For Estate Tax returns after 12/31/1976, Line 4 of Form 706, United States Estate (and Generation-Skipping Transfer) Tax Return, (PDF) lists the cumulative amount of adjusted taxable gifts within the meaning of IRC section 2503. The computation of gift tax payable (Line 7 of Form 706) uses the IRC section 2001(c) rate schedule in effect as of the date of the decedent's death, rather than the actual amount of gift taxes paid with respect to the gifts.
With the top bracket tax rates decreasing from 55 percent (in 2001) to 35 percent (in 2010), and then increasing to 40 percent (in 2013), the IRS has encountered situations where gift taxes paid were greater than the tax calculated using the rate in effect at the date of death.
It appears that some Form 706 software used by practitioners require a manual input of the gift tax payable line. Some preparers are reporting gift taxes actually paid rather than calculating the gift tax payable under date of death rates. These errors result in underpayment of estate tax due. Cases with this issue will involve estates where large gifts were made during life and at a time when tax rates were higher than at date of death. (Posted 6-5-06)
Beginning January 1, 2011, estates of decedents survived by a spouse may elect to pass any of the decedent’s unused exclusion to the surviving spouse.
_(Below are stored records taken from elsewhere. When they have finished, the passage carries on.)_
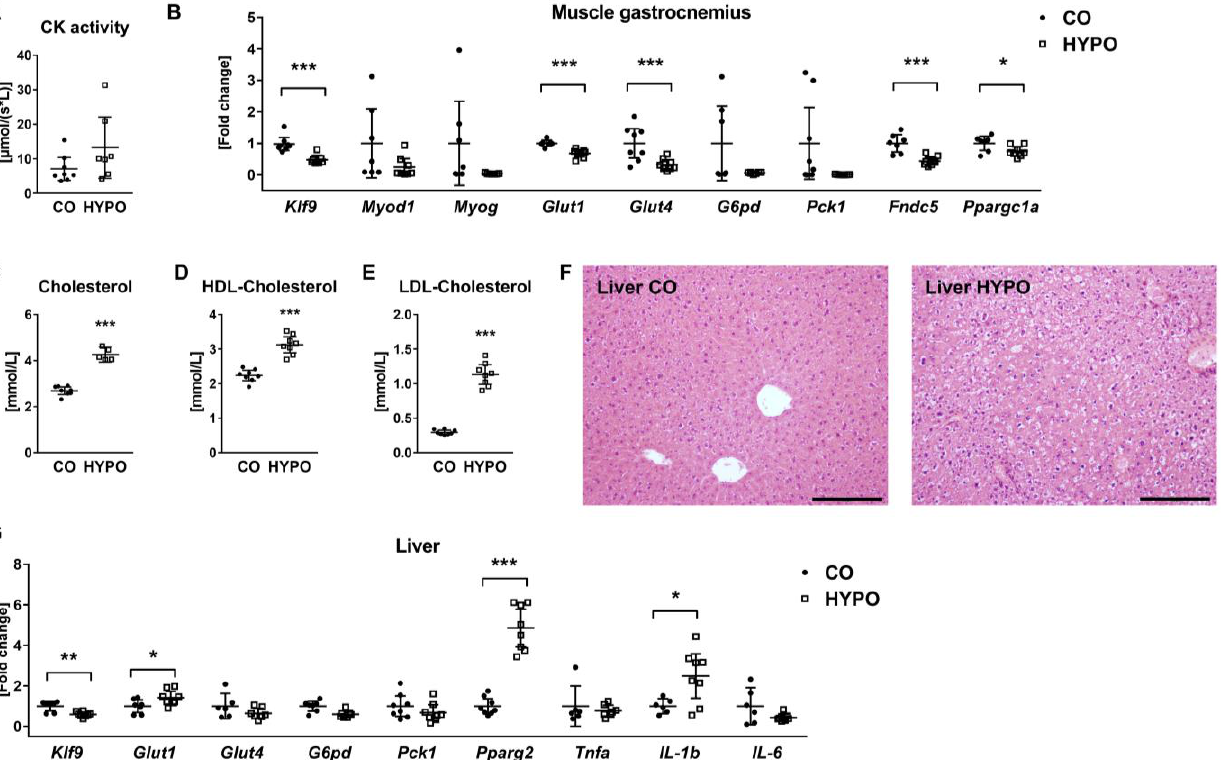
Figure 3. Hypothyroid mice display reduced mRNA expression of glucose transporters Glut1 and Glut4 in muscle together with high serum cholesterol and pathological changes in liver tissue. Muscle, serum, and liver tissue from 16-week-old male hypothyroid (HYPO) and control (CO) mice were collected and tested using Cobas 8000 modular analyzer, real-time PCR analysis, and histology. ( A ) Creatine kinase serum levels and ( B ) mRNA expression of Klf9 , myoblast differentiation marker genes MyoD1 and Myog , glucose transporters Glut1 and Glut4 , G6pd , Pck1 , Fndc5 , the precursor for irisin, and its transcriptional regulator Pppargc1a in muscle tissue are compared between control and hypothyroid mice. Further, serum levels of ( C ) cholesterol, ( D ) HDL-cholesterol, and ( E ) LDL- cholesterol were determined. ( F ) Representative pictures of HE-stained liver sections. ( G ) mRNA expression of Klf9 , Glut1 , Glut4 , G6pd , adipocyte marker Ppparg2 , and proinflammatory cytokines Tnfa , IL-1b , and IL-6 is shown in liver tissue for control versus hypothyroid mice. Each dot indicates an individual mouse. The horizontal lines represent the mean ± 95% CI. Serum analyses: N = 8 per group; real-time PCR: CO: N = 7, HYPO: N = 8. Statistical analysis was performed by Student’s t -test: * p < 0.05; ** p < 0.01; *** p < 0.001 vs.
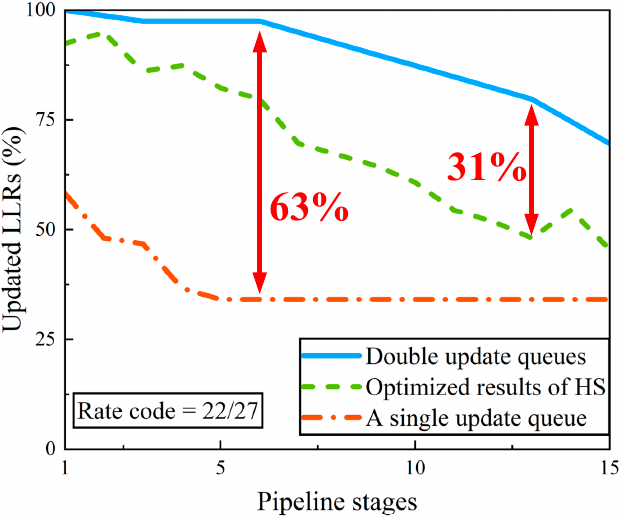
Figure 5. Percentage of updated LLRs per iteration during decoding as a function of number of pipeline stages for rate 22/27 from 5G NR. HS: Decoder with the hybrid schedule.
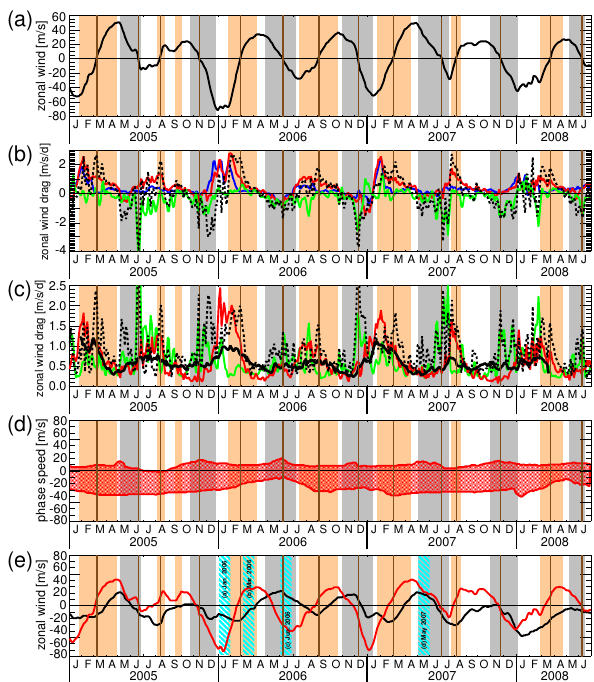
Figure 3. Time series at 47km (about the center altitude of the SAO) for the period January 2005 until June 2008. All parame- ters are averages over the latitude band 10 ◦ S–10 ◦ N. (a) The zonal- average zonal wind from ERA-Interim in ms − 1 and (b) the ERA- Interim zonal momentum budget terms: ∂u/∂t (black dashed), 0.5 times the sum of meridional and vertical advection terms (blue), 0.5 times missing drag (red), and planetary wave drag for zonal wave numbers 1–20 (green). (c) Comparison of observed HIRDLS grav- ity wave drag at 46km (black) and absolute values of several ERA- Interim terms at 47km averaged vertically over 10km: ∂u/∂t (black dashed), planetary wave drag (green), and 0.5 times missing drag (red). (d) Range of ground-based phase speeds (red shaded) that are filtered out by the QBO in the altitude range 18–40km. (e) ERA- Interim zonal wind at the altitude levels z 1 = 41km (black) and z 2 = 51km (red). Months of four characteristic background wind situations are indicated by blue hatched bands. In all panels peri- ods of strong westward (eastward) wind shear are indicated by gray (orange) shading. Times when the zonal wind at 47km is zero are marked by brown vertical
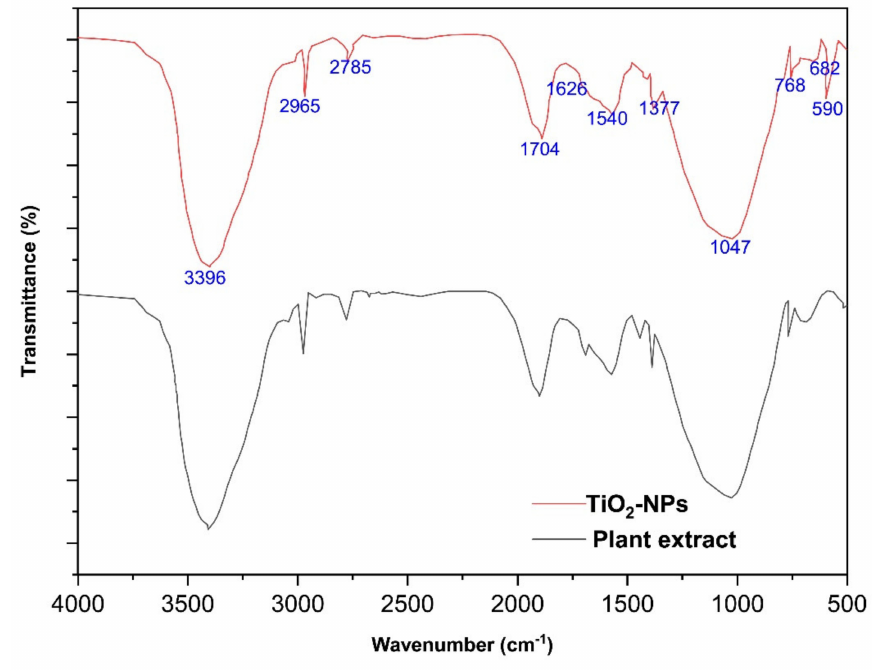
Figure 2. FTIR spectra of TiO 2 NPs prepared by green synthesis.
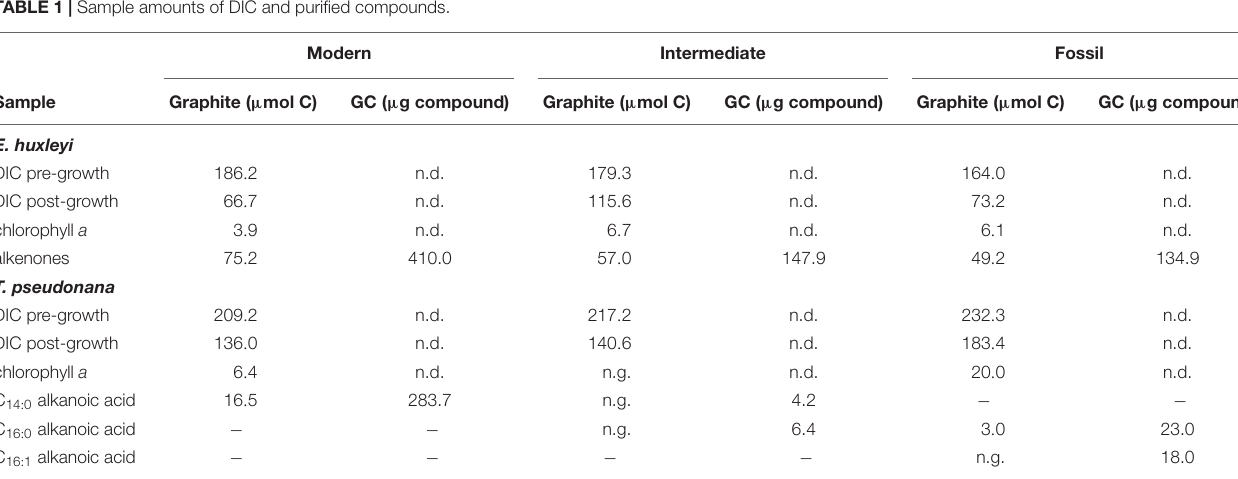
, not shown due to scale. (cid:104)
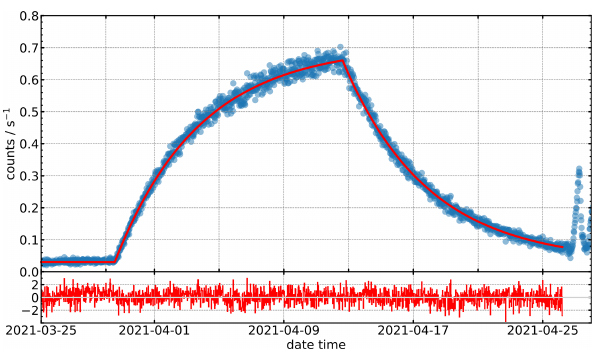
Figure 8. Comparison of measured and calculated count rate in the PTB climate chamber based on a well characterized radon emanation source. Emanation source no. 2018–1121: A (Ra- 226) = (1136 ± 5)Bq produces an equilibrium activity concentration of (18 . 09 ± 0 . 17)Bqm − 3 in the climate chamber of PTB.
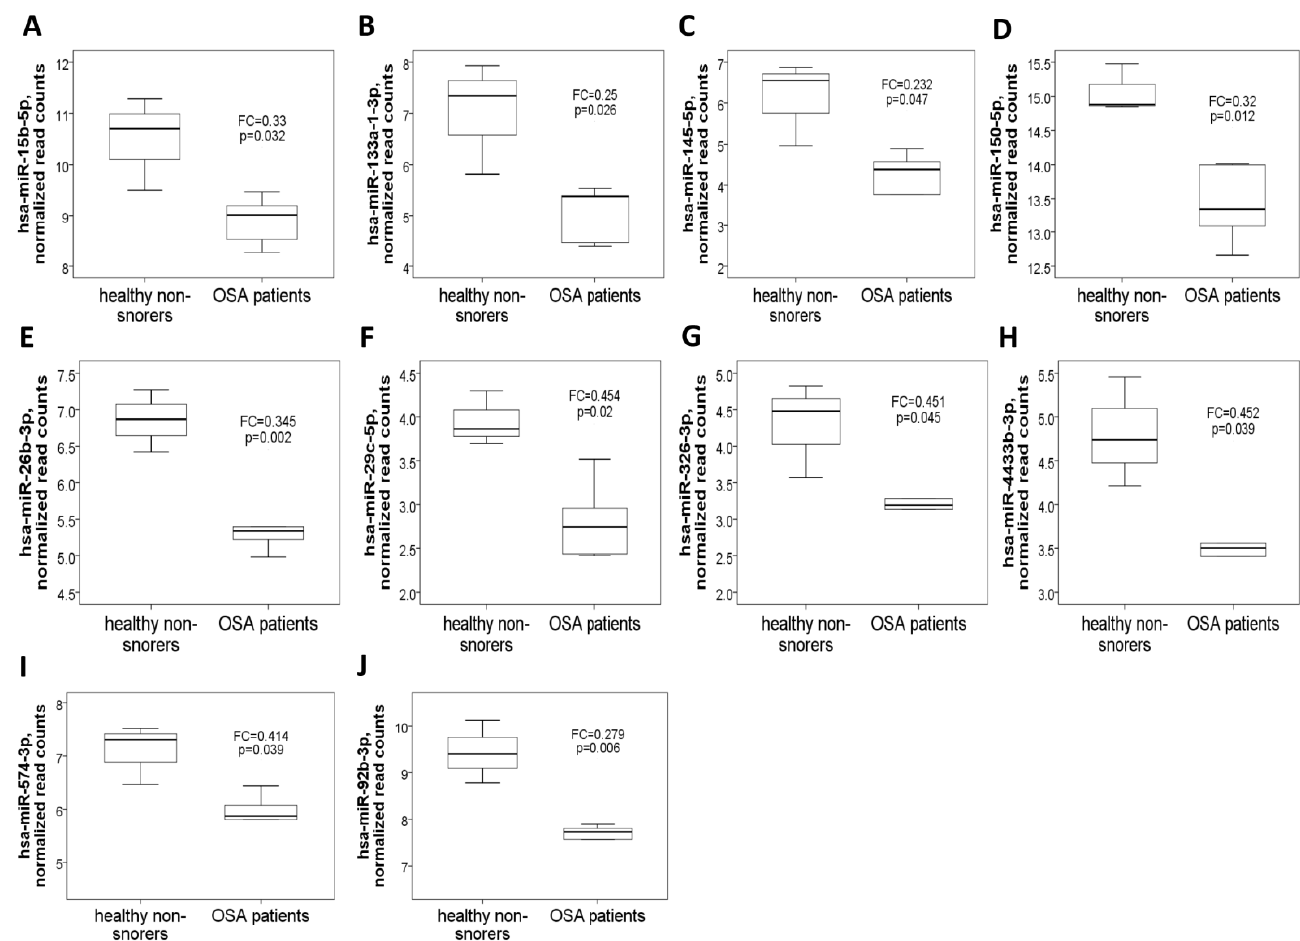
tients (2.8 ± 8.2-fold change, Figure 5D) versus either PS (43.8 ± 97.7 fold change, adjusted p = 0.004) or OSA on CPAP (15.4 ± 21.1 fold change, adjusted p < 0.001) group. In treatment- naïve OSA patients and PS subjects, miR-92b-3p expression was negatively correlated with AHI (R = − 0.289, p = 0.02, Figure 5E), and positively correlated with mean SaO2 (R = 0.248, p = 0.047, Figure 5F).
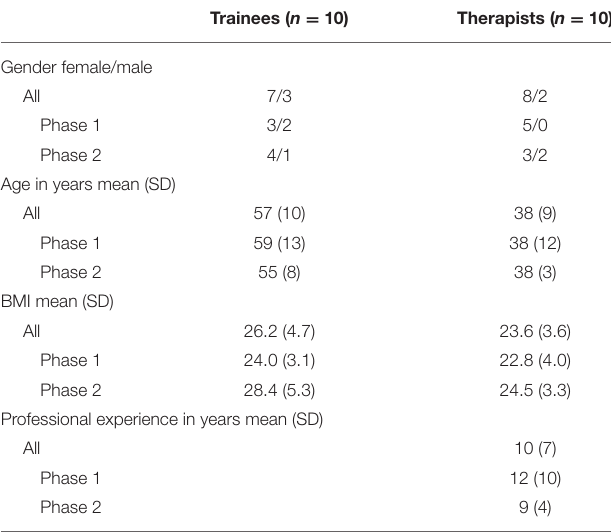
TABLE 3 | Outcome measurements usability. Outcome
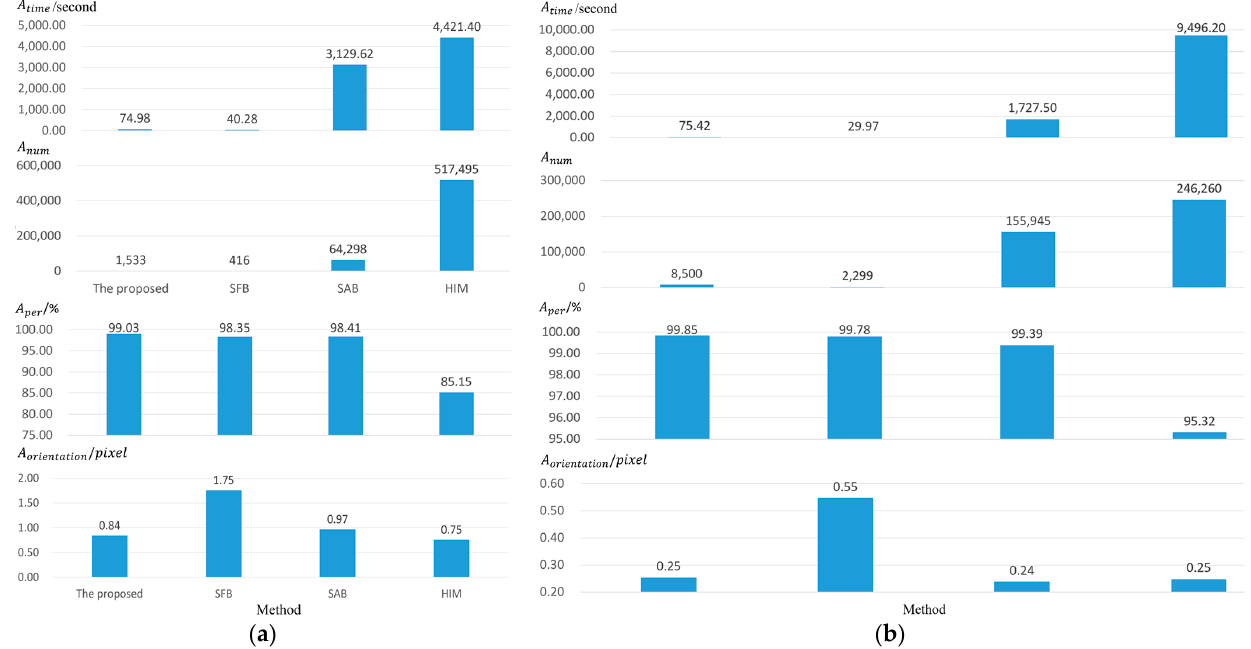
Figure 9. Evaluations of different methods. ( a ) Omaha data. ( b ) Tibet data. The sub-figure of 𝐴 (cid:3047)(cid:3036)(cid:3040)(cid:3032) in Figure 9 shows that the matching time of SFB and the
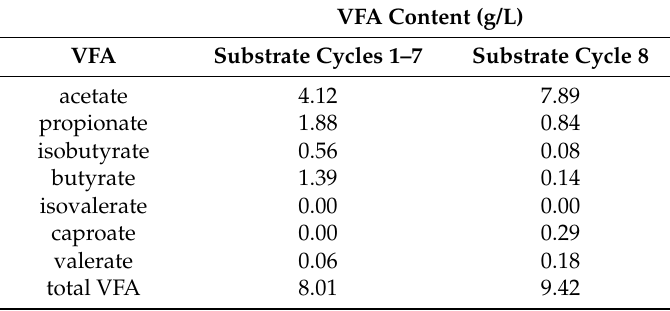
Table 1. Volatile fatty acid (VFA) content of the two effluent collections used as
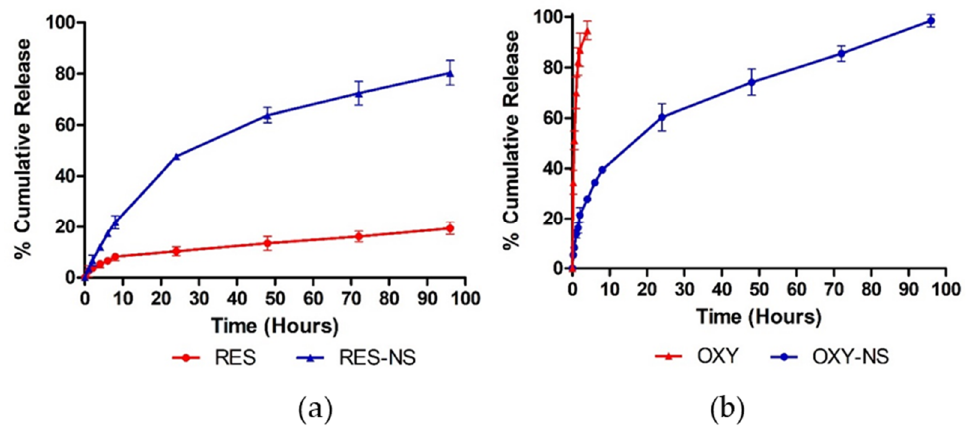
Figure 8. The release profile of ( a ) RES vs. RES-NS and ( b ) OXY vs. OXY-NS.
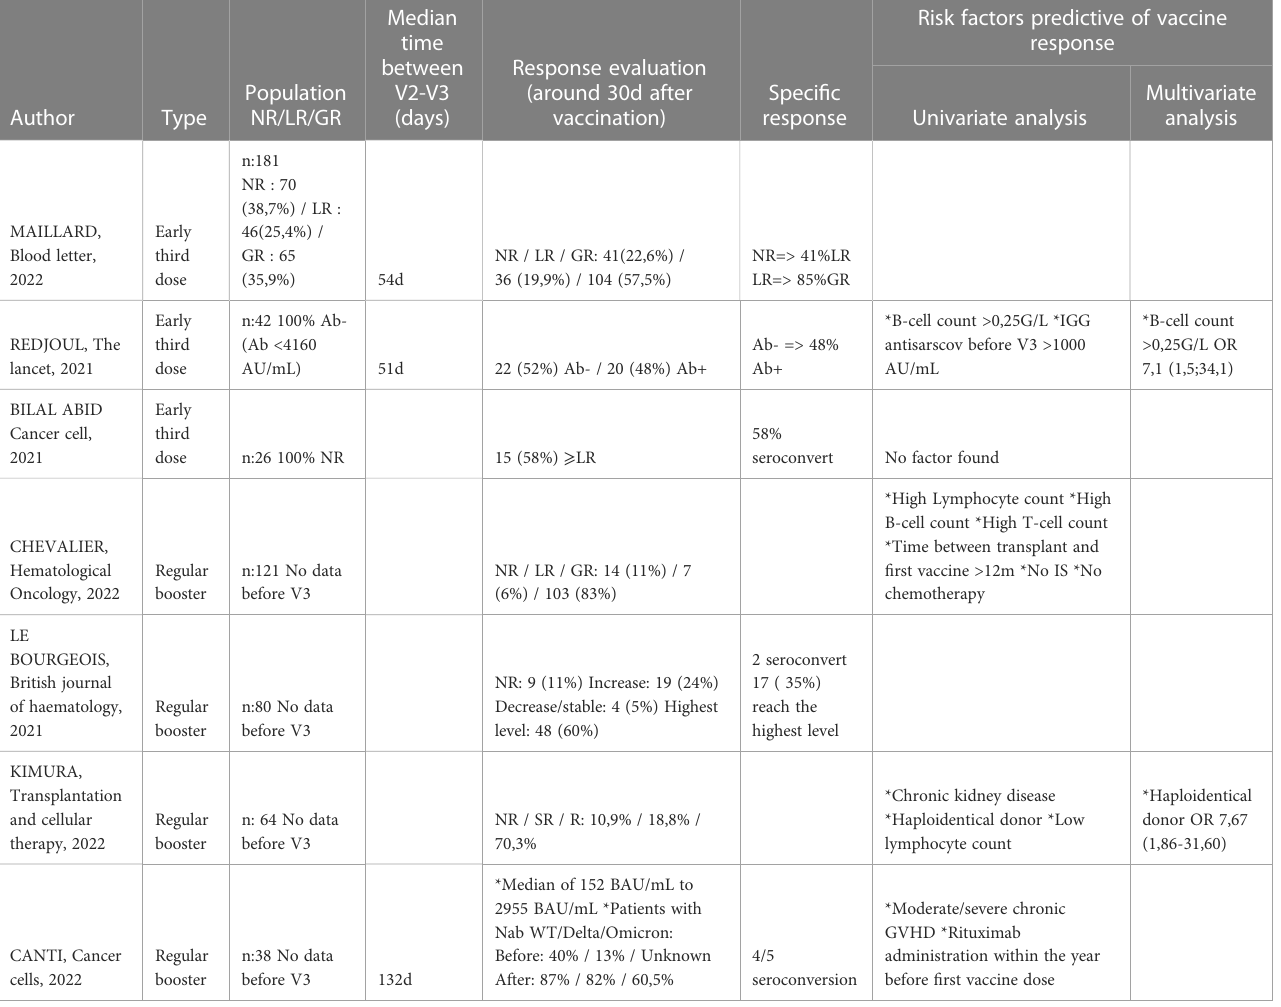
TABLE 3 Impact of third dose in allo-HSCT patients.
This election is made on a timely filed estate tax return for the decedent with a surviving spouse. Note that simplified valuation provisions apply for those estates without a filing requirement absent the portability election. See the Instructions to Form 706 for additional information.
- The annual exclusion for gifts is $11,000 (2004-2005), $12,000 (2006-2008), $13,000 (2009-2012) and $14,000 (2013-2017).
- The basic exclusion amount (or applicable exclusion amount in years prior to 2011) for gifts is $1,000,000 (2010), $5,000,000 (2011), $5,120,000 (2012), $5,250,000 (2013), $5,340,000 (2014), $5,430,000 (2015), $5,450,000 (2016) ), and $5,490,000 (2017).
Federal Transfer Certificates (International)
For more information about securing a transfer certificate, please see:
Form 706 Filing Instructions
The instructions (which include rate schedules) may be found on the Forms and Publications - Estate and Gift Tax.
There are few significant changes to Form 706, United States Estate (and Generation-Skipping Transfer) Tax Return. The one change that will impact all filers is the elimination of the allowable State Death Tax Credit; for decedents dying in 2005 and later years, it is a deduction.
If you are filing a request for an extension of time to file an estate or gift tax return, remember that the request must go to the Cincinnati Service Center, even if you file your income or other tax returns elsewhere.
The instructions to Form 706 contain detailed guidance on completing the form and the required documentation to include with estate tax returns being filed solely to elect portability.